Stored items
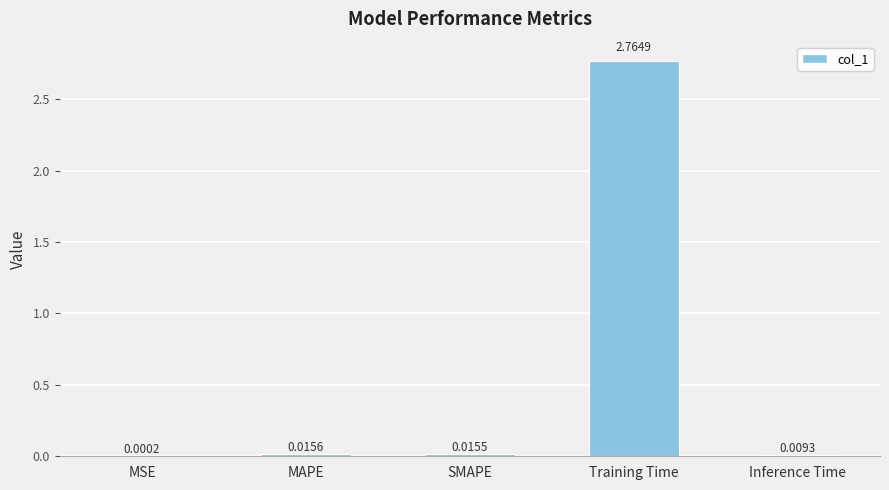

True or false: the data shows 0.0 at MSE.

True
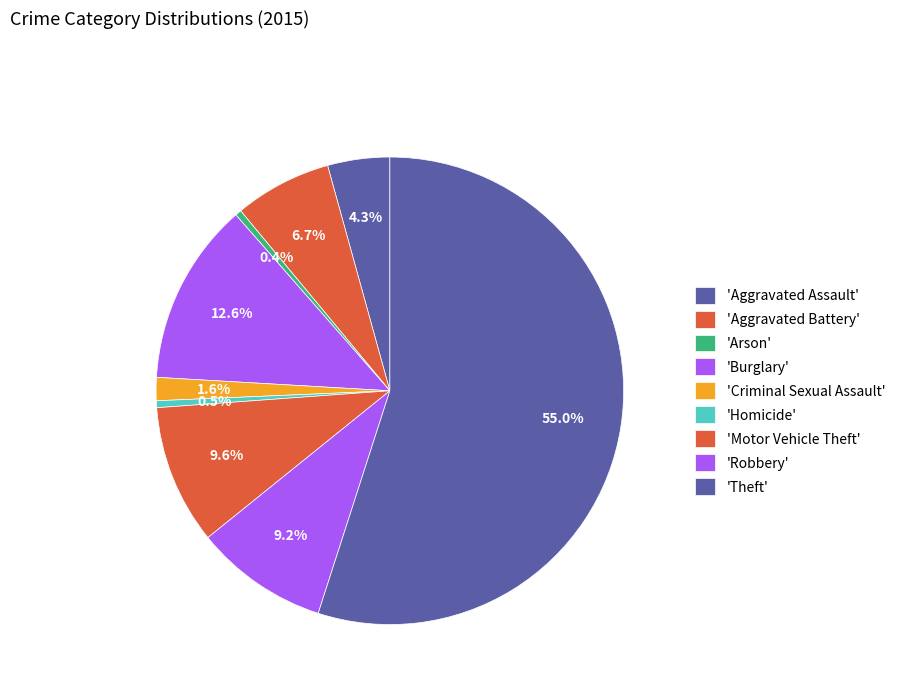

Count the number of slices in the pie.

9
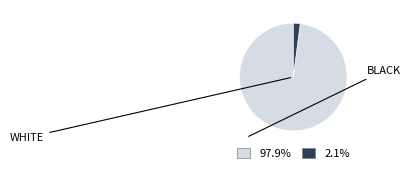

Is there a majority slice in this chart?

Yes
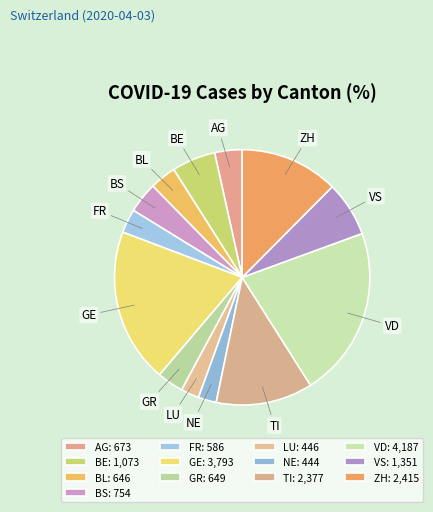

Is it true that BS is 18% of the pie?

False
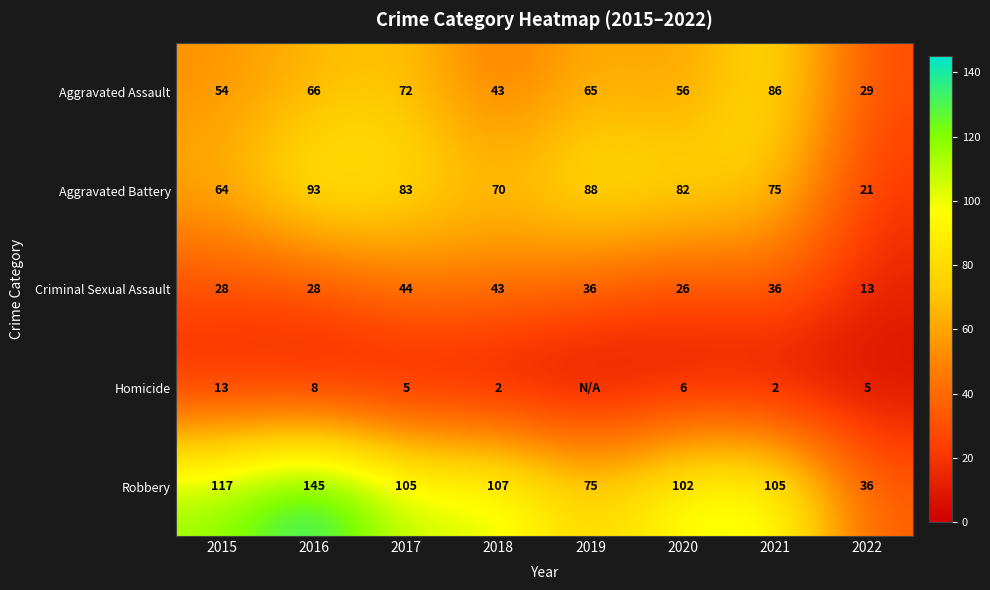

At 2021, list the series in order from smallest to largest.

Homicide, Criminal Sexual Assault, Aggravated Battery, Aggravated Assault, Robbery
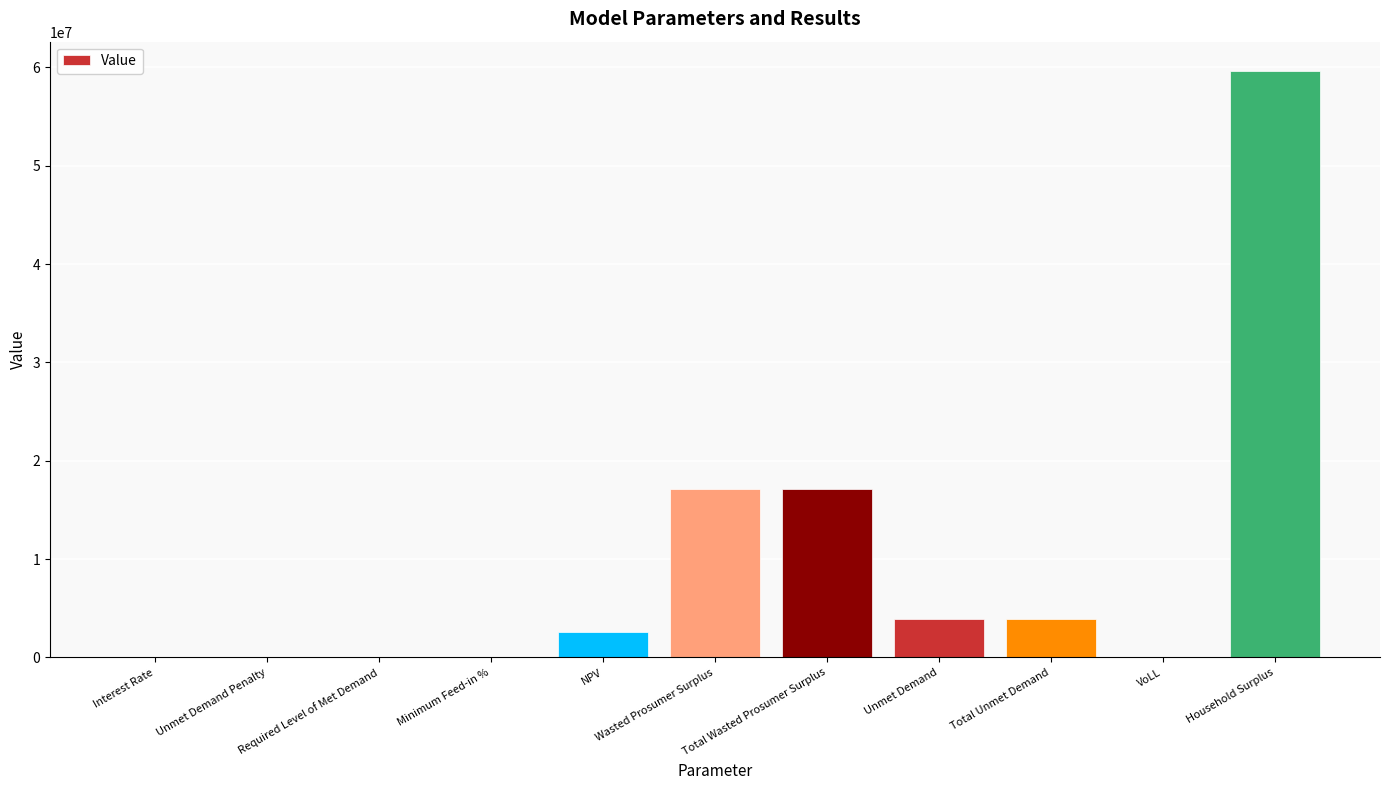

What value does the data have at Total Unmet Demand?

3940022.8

■ EXERCISE AIM ■
Rewrite all of the items above, replacing every "pie" with "donut" and keeping everything else the same. Leave the pictures out.

■ OUTPUT ■
True or false: the data shows 0.0 at MSE.

True

Count the number of slices in the donut.

9

Is there a majority slice in this chart?

Yes

Is it true that BS is 18% of the donut?

False

At 2021, list the series in order from smallest to largest.

Homicide, Criminal Sexual Assault, Aggravated Battery, Aggravated Assault, Robbery

What value does the data have at Total Unmet Demand?

3940022.8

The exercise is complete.